◆ PROBLEM REQUIREMENTS
Arrange the material below as a JSON list of strings, one string per line, leaving out any blank lines.

Stored data entries:
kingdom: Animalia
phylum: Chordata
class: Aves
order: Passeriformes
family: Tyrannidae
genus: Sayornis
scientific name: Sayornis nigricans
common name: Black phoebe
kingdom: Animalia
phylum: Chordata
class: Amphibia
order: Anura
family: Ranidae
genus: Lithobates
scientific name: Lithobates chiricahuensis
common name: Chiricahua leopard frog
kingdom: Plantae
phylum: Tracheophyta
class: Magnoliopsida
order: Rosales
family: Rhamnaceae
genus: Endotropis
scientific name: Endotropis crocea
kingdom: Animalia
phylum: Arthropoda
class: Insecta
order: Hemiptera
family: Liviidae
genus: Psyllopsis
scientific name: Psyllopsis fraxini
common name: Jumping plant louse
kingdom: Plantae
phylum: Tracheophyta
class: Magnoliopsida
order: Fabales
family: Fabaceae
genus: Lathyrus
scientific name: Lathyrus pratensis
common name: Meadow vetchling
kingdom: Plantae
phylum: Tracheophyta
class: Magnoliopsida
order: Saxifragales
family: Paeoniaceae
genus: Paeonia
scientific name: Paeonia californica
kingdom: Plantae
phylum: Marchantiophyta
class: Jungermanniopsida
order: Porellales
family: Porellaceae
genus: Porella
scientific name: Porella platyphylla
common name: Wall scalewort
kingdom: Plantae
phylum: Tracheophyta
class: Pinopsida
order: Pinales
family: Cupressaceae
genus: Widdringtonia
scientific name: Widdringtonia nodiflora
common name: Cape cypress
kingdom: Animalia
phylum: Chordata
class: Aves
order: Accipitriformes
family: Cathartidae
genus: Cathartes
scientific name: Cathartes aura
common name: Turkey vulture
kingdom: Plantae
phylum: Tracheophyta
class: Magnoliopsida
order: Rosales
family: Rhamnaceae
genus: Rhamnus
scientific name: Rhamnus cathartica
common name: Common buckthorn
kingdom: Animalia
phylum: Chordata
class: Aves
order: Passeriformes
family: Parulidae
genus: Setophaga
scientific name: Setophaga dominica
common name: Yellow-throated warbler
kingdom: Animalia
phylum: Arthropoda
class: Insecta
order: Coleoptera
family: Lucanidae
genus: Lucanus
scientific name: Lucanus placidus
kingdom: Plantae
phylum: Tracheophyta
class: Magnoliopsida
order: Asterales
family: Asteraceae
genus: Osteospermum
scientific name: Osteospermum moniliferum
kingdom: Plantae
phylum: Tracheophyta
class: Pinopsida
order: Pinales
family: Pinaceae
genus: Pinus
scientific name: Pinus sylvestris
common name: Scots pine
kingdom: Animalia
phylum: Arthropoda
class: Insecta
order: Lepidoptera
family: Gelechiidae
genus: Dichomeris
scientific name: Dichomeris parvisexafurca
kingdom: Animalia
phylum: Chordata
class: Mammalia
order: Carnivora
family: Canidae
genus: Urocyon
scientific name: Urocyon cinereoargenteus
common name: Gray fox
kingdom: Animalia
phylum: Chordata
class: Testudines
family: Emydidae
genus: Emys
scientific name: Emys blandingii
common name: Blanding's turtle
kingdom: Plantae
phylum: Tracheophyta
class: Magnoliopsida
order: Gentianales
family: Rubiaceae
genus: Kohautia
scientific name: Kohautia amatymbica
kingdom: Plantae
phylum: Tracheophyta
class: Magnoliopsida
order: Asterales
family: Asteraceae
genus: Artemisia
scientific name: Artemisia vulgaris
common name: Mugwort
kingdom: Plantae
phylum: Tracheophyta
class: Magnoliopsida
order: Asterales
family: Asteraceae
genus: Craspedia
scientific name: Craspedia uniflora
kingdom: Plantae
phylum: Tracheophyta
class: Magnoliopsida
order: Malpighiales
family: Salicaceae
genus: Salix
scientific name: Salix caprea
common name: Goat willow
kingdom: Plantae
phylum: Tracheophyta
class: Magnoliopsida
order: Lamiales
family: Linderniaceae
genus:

◆ RESULT FOR THIS TASK
[
  "kingdom: Animalia",
  "phylum: Chordata",
  "class: Aves",
  "order: Passeriformes",
  "family: Tyrannidae",
  "genus: Sayornis",
  "scientific name: Sayornis nigricans",
  "common name: Black phoebe",
  "kingdom: Animalia",
  "phylum: Chordata",
  "class: Amphibia",
  "order: Anura",
  "family: Ranidae",
  "genus: Lithobates",
  "scientific name: Lithobates chiricahuensis",
  "common name: Chiricahua leopard frog",
  "kingdom: Plantae",
  "phylum: Tracheophyta",
  "class: Magnoliopsida",
  "order: Rosales",
  "family: Rhamnaceae",
  "genus: Endotropis",
  "scientific name: Endotropis crocea",
  "kingdom: Animalia",
  "phylum: Arthropoda",
  "class: Insecta",
  "order: Hemiptera",
  "family: Liviidae",
  "genus: Psyllopsis",
  "scientific name: Psyllopsis fraxini",
  "common name: Jumping plant louse",
  "kingdom: Plantae",
  "phylum: Tracheophyta",
  "class: Magnoliopsida",
  "order: Fabales",
  "family: Fabaceae",
  "genus: Lathyrus",
  "scientific name: Lathyrus pratensis",
  "common name: Meadow vetchling",
  "kingdom: Plantae",
  "phylum: Tracheophyta",
  "class: Magnoliopsida",
  "order: Saxifragales",
  "family: Paeoniaceae",
  "genus: Paeonia",
  "scientific name: Paeonia californica",
  "kingdom: Plantae",
  "phylum: Marchantiophyta",
  "class: Jungermanniopsida",
  "order: Porellales",
  "family: Porellaceae",
  "genus: Porella",
  "scientific name: Porella platyphylla",
  "common name: Wall scalewort",
  "kingdom: Plantae",
  "phylum: Tracheophyta",
  "class: Pinopsida",
  "order: Pinales",
  "family: Cupressaceae",
  "genus: Widdringtonia",
  "scientific name: Widdringtonia nodiflora",
  "common name: Cape cypress",
  "kingdom: Animalia",
  "phylum: Chordata",
  "class: Aves",
  "order: Accipitriformes",
  "family: Cathartidae",
  "genus: Cathartes",
  "scientific name: Cathartes aura",
  "common name: Turkey vulture",
  "kingdom: Plantae",
  "phylum: Tracheophyta",
  "class: Magnoliopsida",
  "order: Rosales",
  "family: Rhamnaceae",
  "genus: Rhamnus",
  "scientific name: Rhamnus cathartica",
  "common name: Common buckthorn",
  "kingdom: Animalia",
  "phylum: Chordata",
  "class: Aves",
  "order: Passeriformes",
  "family: Parulidae",
  "genus: Setophaga",
  "scientific name: Setophaga dominica",
  "common name: Yellow-throated warbler",
  "kingdom: Animalia",
  "phylum: Arthropoda",
  "class: Insecta",
  "order: Coleoptera",
  "family: Lucanidae",
  "genus: Lucanus",
  "scientific name: Lucanus placidus",
  "kingdom: Plantae",
  "phylum: Tracheophyta",
  "class: Magnoliopsida",
  "order: Asterales",
  "family: Asteraceae",
  "genus: Osteospermum",
  "scientific name: Osteospermum moniliferum",
  "kingdom: Plantae",
  "phylum: Tracheophyta",
  "class: Pinopsida",
  "order: Pinales",
  "family: Pinaceae",
  "genus: Pinus",
  "scientific name: Pinus sylvestris",
  "common name: Scots pine",
  "kingdom: Animalia",
  "phylum: Arthropoda",
  "class: Insecta",
  "order: Lepidoptera",
  "family: Gelechiidae",
  "genus: Dichomeris",
  "scientific name: Dichomeris parvisexafurca",
  "kingdom: Animalia",
  "phylum: Chordata",
  "class: Mammalia",
  "order: Carnivora",
  "family: Canidae",
  "genus: Urocyon",
  "scientific name: Urocyon cinereoargenteus",
  "common name: Gray fox",
  "kingdom: Animalia",
  "phylum: Chordata",
  "class: Testudines",
  "family: Emydidae",
  "genus: Emys",
  "scientific name: Emys blandingii",
  "common name: Blanding's turtle",
  "kingdom: Plantae",
  "phylum: Tracheophyta",
  "class: Magnoliopsida",
  "order: Gentianales",
  "family: Rubiaceae",
  "genus: Kohautia",
  "scientific name: Kohautia amatymbica",
  "kingdom: Plantae",
  "phylum: Tracheophyta",
  "class: Magnoliopsida",
  "order: Asterales",
  "family: Asteraceae",
  "genus: Artemisia",
  "scientific name: Artemisia vulgaris",
  "common name: Mugwort",
  "kingdom: Plantae",
  "phylum: Tracheophyta",
  "class: Magnoliopsida",
  "order: Asterales",
  "family: Asteraceae",
  "genus: Craspedia",
  "scientific name: Craspedia uniflora",
  "kingdom: Plantae",
  "phylum: Tracheophyta",
  "class: Magnoliopsida",
  "order: Malpighiales",
  "family: Salicaceae",
  "genus: Salix",
  "scientific name: Salix caprea",
  "common name: Goat willow",
  "kingdom: Plantae",
  "phylum: Tracheophyta",
  "class: Magnoliopsida",
  "order: Lamiales",
  "family: Linderniaceae",
  "genus:"
]